On mesure l’actualité de Pestalozzi dans la façon dont il a su penser jusqu’au fond la contradiction entre la fonction d’intégration sociale de l’école et son devoir d’accomplissement des individus dans la liberté : Durkheim et Illich sont ici renvoyés dos à dos. Les partisans de l’« école dans la vie » pourront encore, avec Pestalozzi, prendre la mesure des obstacles qui continuent à avoir raison de leurs expériences. Mais ceux qui voudraient tirer parti des difficultés de tels précédents pour restaurer le vieil humanisme autour de l’Idée d’éducation, ceux-là en seront aussi pour leurs frais : c’est un non catégorique que Pestalozzi va leur opposer à travers ses rapports avec le pasteur Niederer, d’abord son plus proche collaborateur à Yverdon, bientôt son adversaire, enfin son ennemi acharné à abattre une entreprise qui n’a pas accepté de se plier à son idée.

La controverse qui s’est développé à Yverdon, au point de faire éclater une nouvelle fois l’expérience, est volontiers réduite à une querelle de personnes et à un conflit de tempéraments. Il y a en vérité, au fond de cette affaire, un débat fondamental qui demeure d’une actualité brûlante en pédagogie : celui du rapport entre la pratique et la théorie. Si l’éducateur est bien, à la différence du philosophe et de l’homme de science, « un praticien à la recherche d’une théorie praticable de sa pratique » (D. Hameline), on peut dire que l’existence de Pestalozzi fut l’incarnation même de cette définition. Praticien, il le fut absolument au Neuhof, qui se voulait pure liberté en action. Les Recherches de 1797 peuvent ensuite être interprétées comme le point d’aboutissement d’une longue marche qui a permis à Pestalozzi d’élaborer la théorie de sa pratique, en écartant à la fois le discours inopérant des philosophes et la démarche stérilisante de la « science de l’homme ».

Mais nous avons vu que, si la réflexion de Recherches appelait bien une pratique, celle-ci demeurait en rupture avec celle-là : la méthode se veut aussi une théorie praticable de la pratique développée à Stans, Burgdorf, Yverdon et la volonté d’autonomie qui la porte n’a pas à chercher son fondement à l’extérieur d’elle-même.

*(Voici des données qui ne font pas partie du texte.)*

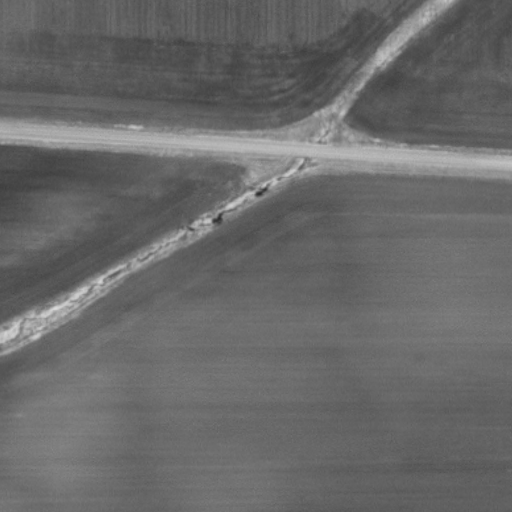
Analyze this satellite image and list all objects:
road: (256, 147)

Ce sera l’erreur de Niederer qui, imprégné de la philosophie de Fichte et de celle de Schelling, et se présentant comme le Platon du Socrate de la pédagogie, va entreprendre de transformer en théorie l’expérience qui se développe sous ses yeux. Pestalozzi, conscient de la nécessité d’une telle élucidation, suivra un moment son collaborateur, mais il ne tardera pas à ressentir ce qui s’élabore comme un corps de plus en plus étranger à ce qu’il veut au plus profond de lui-même et finira par récuser brutalement la théorie de Niederer en même temps que son emprise dogmatique sur l’institut.

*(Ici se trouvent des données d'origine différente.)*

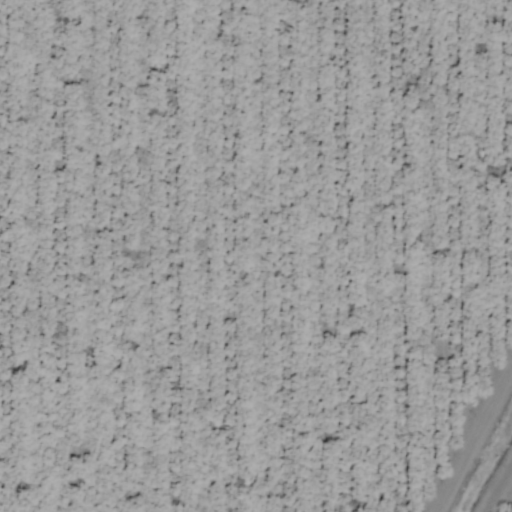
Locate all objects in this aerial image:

L’objection fondamental que Pestalozzi formule à l’endroit de cette théorie, c’est qu’en transformant en système le projet de liberté qui la porte elle le rend en réalité impraticable. Niederer, prenant en main la direction de l’institut, inspire bien une pratique, mais celle-ci ne tarde pas à se développer à tous les niveaux au détriment de ce qui est recherché à travers elle : la réalisation effective de la liberté en chacun comme en tous. Concrètement, les maîtres passent plus volontiers leur temps en séminaires sur la Liberté, sur la Force autonome de l’enfant, sur la Pédagogie chrétienne, mais se préoccupent chaque jour moins des seuls êtres qui puissent en réalité donner sens à ces belles idées : les enfants ici présents, la réalité quotidienne de l’institut, ces petites choses qui alimentent la force autonome de chacun. Pestalozzi assiste ainsi à une fuite généralisée des maîtres, et par voie de conséquence des enfants, devant les responsabilités de l’action : on comprend que celui qui avait fini par lier l’éducation au projet moral de l’homme, manifeste dans son aptitude à développer une action autonome, ait jugé insoutenable cette dérive de sa propre intention, et qu’il ait préféré saborder son institut plutôt que de céder sur l’essentiel de son projet. Dans le calme retrouvé du Neuhof, sa réflexion lui permet de dégager une vérité pédagogique fondamental et d’en faire l’axe de son testament d’éducateur, Le chant du cygne[1].

  1. SW, vol. XXVIII, p. 53-286, trad. La Baconnière.